Want to learn more about ETO mortgages? Reach out to us and we’d be happy to give you more information.
In Canada, if you need a mortgage but cannot get approved by a bank, a credit union or any other financial institution, you can still get a mortgage from a group of lenders known as “private lenders”. Private lenders could be individuals or small companies providing mortgage loans. You can find a private lender by working with a mortgage broker.
Private mortgages are much easier to qualify for than loans from banks. Many private lenders will approve your loan by looking at the amount of home equity you have rather than your income. The document and credit requirements of a private mortgage are usually very easy to satisfy.
Seniors with bad credit looking for a loan should be very careful if considering a private mortgage. The Interest rates and fees on a private mortgage can be very high and the loan must usually be paid off in 1 year.
If you are thinking of getting a private mortgage, make sure you are working with an experienced mortgage broker who will structure the private mortgage so you can pay off the loan in a way that you are comfortable with. If you are not careful, you may be forced to sell your home in order to repay your private mortgage loan.
At RetireBetter, we are licensed mortgage brokers who can advise you on the suitability of private mortgages. For a no-obligation, stress-free consultation about private mortgages, feel free to contact us.

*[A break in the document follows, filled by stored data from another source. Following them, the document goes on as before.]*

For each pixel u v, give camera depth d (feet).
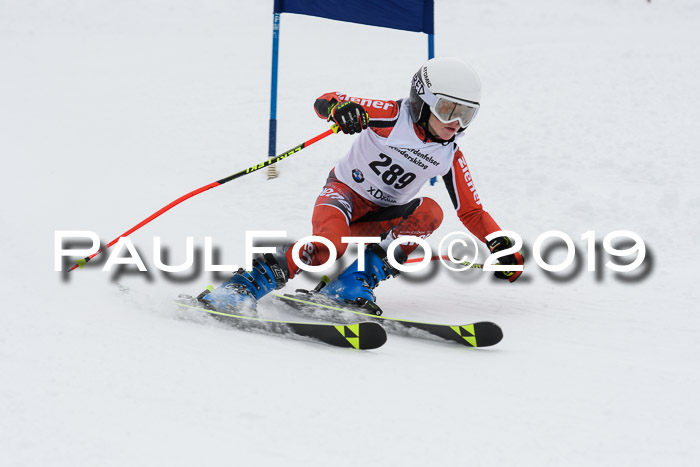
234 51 159.63
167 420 25.34
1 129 101.04
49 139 96.94
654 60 124.47
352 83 124.16
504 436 25.98
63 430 24.03
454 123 44.34
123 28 181.47
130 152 92.07
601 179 79.15
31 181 80.07
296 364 33.19
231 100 116.98
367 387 30.50
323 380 30.96
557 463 23.91
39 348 32.14
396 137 45.85
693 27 173.88
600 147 86.48
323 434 25.09
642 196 73.97
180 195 78.28
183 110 111.55
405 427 26.22
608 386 32.76
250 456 23.08
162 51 160.56
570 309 50.01
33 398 26.37
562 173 80.84
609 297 52.80
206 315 40.93
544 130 92.12
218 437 24.29
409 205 49.19
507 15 191.31
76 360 30.86
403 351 38.19
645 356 39.19
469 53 148.56
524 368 35.50
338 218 46.26
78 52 158.92
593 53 133.39
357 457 23.50
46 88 127.65
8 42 165.89
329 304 46.50
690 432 27.12
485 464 23.56
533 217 72.38
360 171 47.62
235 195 78.59
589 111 97.76
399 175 47.42
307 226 71.05
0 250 55.98
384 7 86.84
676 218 69.10
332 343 37.63
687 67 117.91
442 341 41.06
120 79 134.72
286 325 38.91
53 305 40.50
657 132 89.71
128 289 46.73
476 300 53.01
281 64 145.38
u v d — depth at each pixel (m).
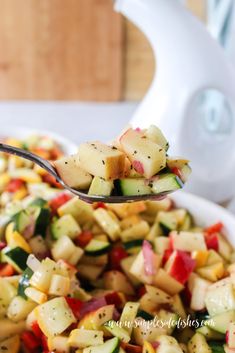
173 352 0.36
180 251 0.41
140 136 0.34
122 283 0.42
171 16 0.48
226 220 0.44
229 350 0.37
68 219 0.43
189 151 0.50
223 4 0.65
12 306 0.39
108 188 0.33
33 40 0.77
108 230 0.43
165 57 0.49
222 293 0.39
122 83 0.79
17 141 0.58
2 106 0.76
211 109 0.62
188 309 0.41
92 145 0.33
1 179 0.54
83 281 0.42
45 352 0.37
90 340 0.36
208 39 0.48
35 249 0.42
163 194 0.33
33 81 0.79
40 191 0.52
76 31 0.76
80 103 0.78
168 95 0.50
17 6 0.75
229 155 0.51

If you are a senior with bad credit, cannot get approved for a mortgage from a bank but do not want to get a private mortgage, then you should strongly consider getting a reverse mortgage.
A popular option among seniors is the CHIP Reverse Mortgage, which allows homeowners over 55 to convert part of their home equity into tax-free cash, without requiring monthly mortgage payments. Equitable Bank has also become a recent provider of reverse mortgages in Canada.
Learn more: How Does a Reverse Mortgage Work in Canada?
Reverse mortgages have very low income requirements since you do not need to make repayments. With a reverse mortgage, you only need to be able to pay your property taxes, home insurance and be able to maintain your property.
You can use the money from a reverse mortgage for any purpose and you can receive the money lump-sum or in monthly installments. The loan does not need to be repaid until you sell your home, move out or pass away. Reverse mortgage interest rates are higher than debt consolidation mortgages or ETO mortgages but less than private mortgages. Seniors with bad credit looking for a loan may not think of reverse mortgages as a good option but we think they should be given serious consideration.
You can easily find out how much money you could qualify for by using our popular free Canadian Reverse Mortgage Calculator.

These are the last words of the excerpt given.